Times editorial: Long overdue rules will restore value to Tennessee Walking horses
NASHVILLE — U.S. Sen. Lamar Alexander, R-Tenn., is criticizing a new rule by the U.S. Department of Agriculture that impacts Tennessee's walking horse industry.
The senator said Saturday in a news release he hopes Republican President-elect Donald Trump's pick for Agriculture secretary won't agree with the rule, which gives the USDA authority to ban stacks, pads, chains and other devices designed to achieve a high-stepping "big lick" and allows the agency to take over training, screening and licensing of inspectors from a system that now polices itself.
"I am in favor of wiping out the contemptible and illegal practice of horse soring, not wiping out the century old tradition of showing Tennessee walking horses as this rule could do," Alexander said. "I and other members of Congress introduced legislation last Congress that would end horse soring."
He went on: "I would hope the new Secretary of Agriculture will not concur with this overreaching rule announced during the last few days of the Obama administration and instead will work with Congress to enact legislation that punishes trainers, owners and riders who abuse horses while preserving the opportunity for law abiding horse enthusiasts to participate in competitions that are the basis of the Tennessee walking horse industry."
Trump has yet to name his choice to head the Department of Agriculture.
U.S. Rep.

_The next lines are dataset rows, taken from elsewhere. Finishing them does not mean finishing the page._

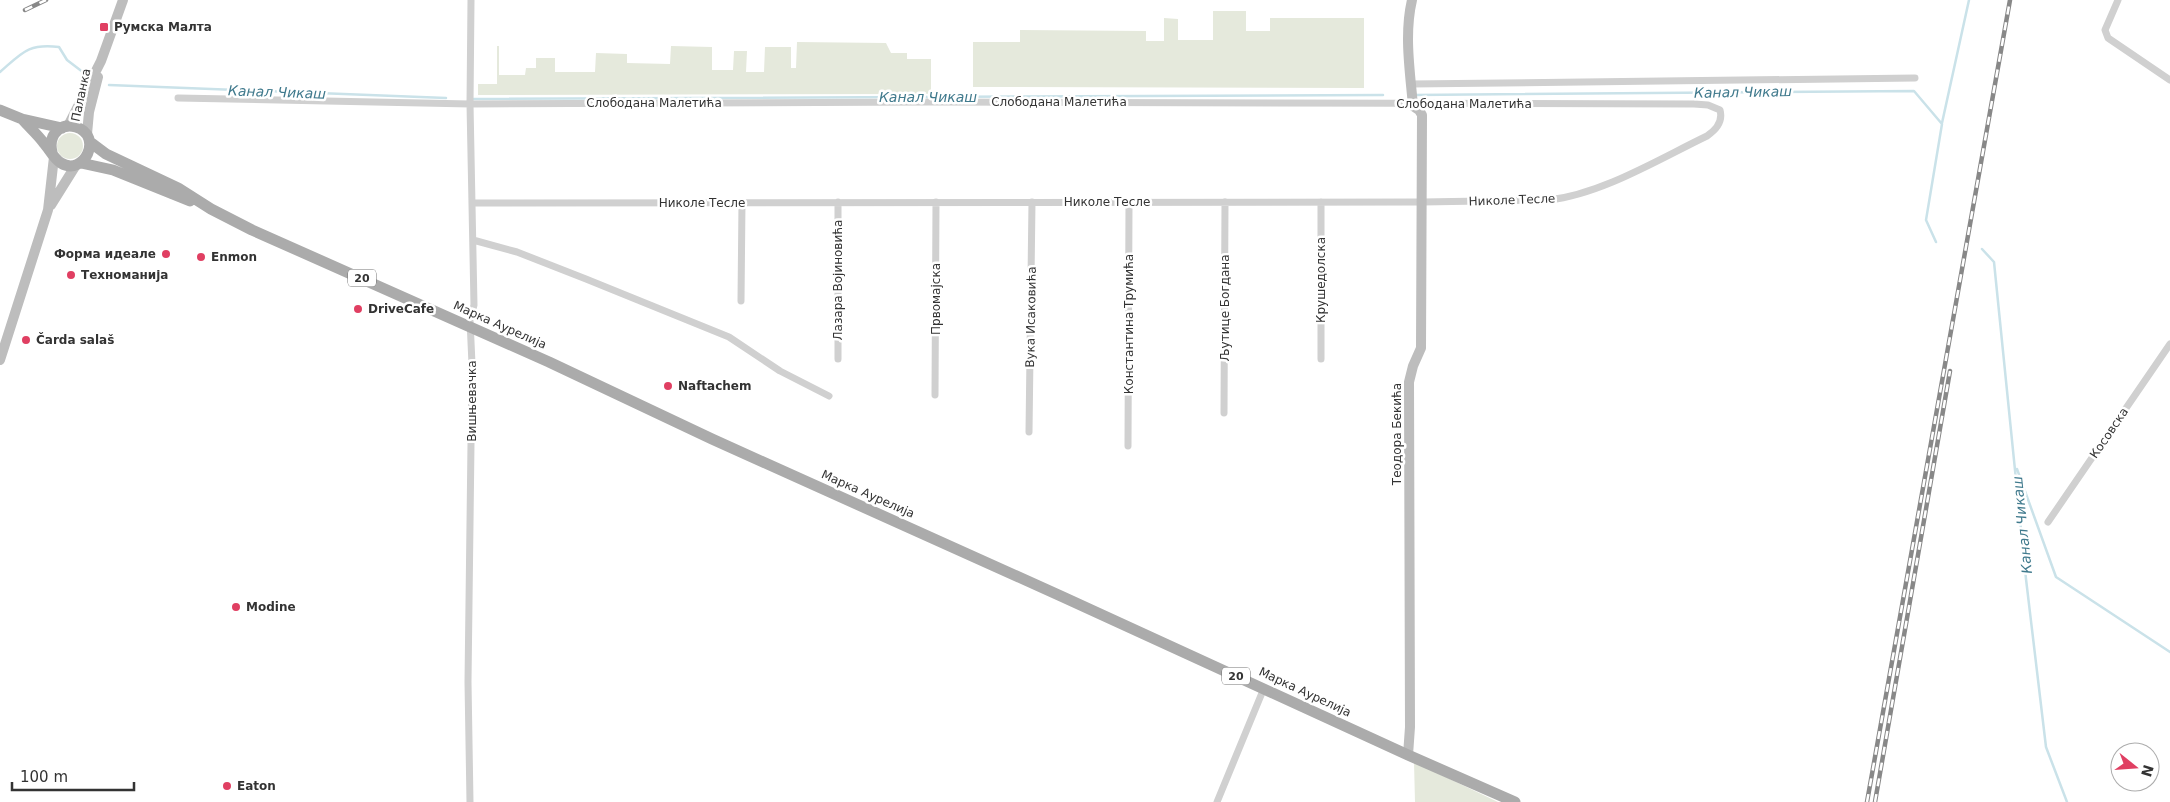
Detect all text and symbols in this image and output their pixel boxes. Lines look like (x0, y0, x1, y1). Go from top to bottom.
place label: Румска Малта (114, 20, 212, 34)
marker: Румска Малта (98, 21, 110, 33)
street label: Паланка (69, 67, 93, 123)
water label: Канал Чикаш (228, 82, 327, 102)
water label: Канал Чикаш (1694, 83, 1792, 101)
water label: Канал Чикаш (879, 89, 977, 105)
street label: Слободана Малетића (991, 95, 1127, 109)
street label: Слободана Малетића (586, 96, 722, 110)
street label: Слободана Малетића (1396, 97, 1532, 111)
street label: Николе Тесле (1468, 191, 1556, 209)
street label: Николе Тесле (1064, 195, 1150, 209)
street label: Николе Тесле (659, 196, 745, 210)
street label: Лазара Војиновића (831, 220, 845, 340)
street label: Крушедолска (1314, 237, 1328, 323)
place label: Форма идеале (54, 247, 156, 261)
marker: Форма идеале (160, 248, 172, 260)
place label: Enmon (211, 250, 257, 264)
marker: Enmon (195, 251, 207, 263)
street label: Константина Трумића (1122, 254, 1136, 394)
street label: Љутице Богдана (1218, 254, 1232, 362)
street label: Првомајска (929, 263, 943, 335)
street label: Вука Исаковића (1023, 266, 1039, 368)
place label: Техноманија (81, 268, 168, 282)
marker: Техноманија (65, 269, 77, 281)
road number: 20 (348, 270, 376, 286)
street label: Марка Аурелија (451, 298, 549, 352)
place label: DriveCafe (368, 302, 434, 316)
marker: DriveCafe (352, 303, 364, 315)
place label: Čarda salaš (36, 332, 114, 347)
marker: Čarda salaš (20, 334, 32, 346)
street label: Вишњевачка (465, 360, 479, 442)
place label: Naftachem (678, 379, 752, 393)
marker: Naftachem (662, 380, 674, 392)
street label: Теодора Бекића (1390, 383, 1404, 486)
street label: Косовска (2087, 405, 2131, 461)
street label: Марка Аурелија (819, 467, 917, 521)
water label: Канал Чикаш (2009, 475, 2035, 575)
place label: Modine (246, 600, 296, 614)
marker: Modine (230, 601, 242, 613)
street label: Марка Аурелија (1257, 664, 1353, 720)
road number: 20 (1222, 668, 1250, 684)
north arrow (2110, 742, 2160, 792)
scale bar (12, 760, 135, 792)
text: N (2138, 763, 2157, 779)
text: 100 m (20, 768, 68, 786)
place label: Eaton (237, 779, 276, 793)
marker: Eaton (221, 780, 233, 792)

Scott DesJarlais, whose 4th Congressional District includes the walking-horse capital of Shelbyville, posted on Facebook the industry has worked to improve itself.
"The Tennessee walking horse industry has made enormous strides to correct its training practices," the South Pittsburg Republican wrote.
"Despite the one-sided story from opponents, industry professionals are making progress all the time, as fans expect them to. We want what's best for horses and a popular Tennessee tradition. But this latest midnight regulation could lead to its demise. I'm working with our state's delegation and the new Administration to protect the sport and also famed Tennessee walking horses."
The new USDA rule has been hailed by critics of the walking horse industry, including the Humane Society of the United States.
According to Alexander's office, the Tennessee walking horse industry supports more than 20,000 jobs nationwide and pumps $3.2 billion into the nation's economy. In 2014, there were more than 350 shows contributing millions of dollars to local economies. There are 275,000 walking horses registered nationwide, including more than 90,000 in Tennessee and more than 40,000 in Kentucky.
On Jan. 13, USDA published the final rule: "Horse Protection: Licensing of Designated Qualified Persons and Other Amendments." It requires the agency to assume responsibility for training, screening and licensing horse inspectors and bans the use of all "action devices."
The final rule could have "a significant negative effect on the Tennessee walking horse industry and the small businesses and communities benefiting from the industry," Alexander's news release asserts.
Last year, Alexander signed on to Senate Majority Leader Mitch McConnell's letter asking the assistant deputy administrator at USDA to extend the comment period for the proposed rule for at least 60 days to gather evidence and information.
In the last Congress, Alexander, McConnell and Sen. Rand Paul, R-Ky., introduced legislation to take additional steps to end horse soring, while preserving what they say is the "Tennessee walking horse tradition."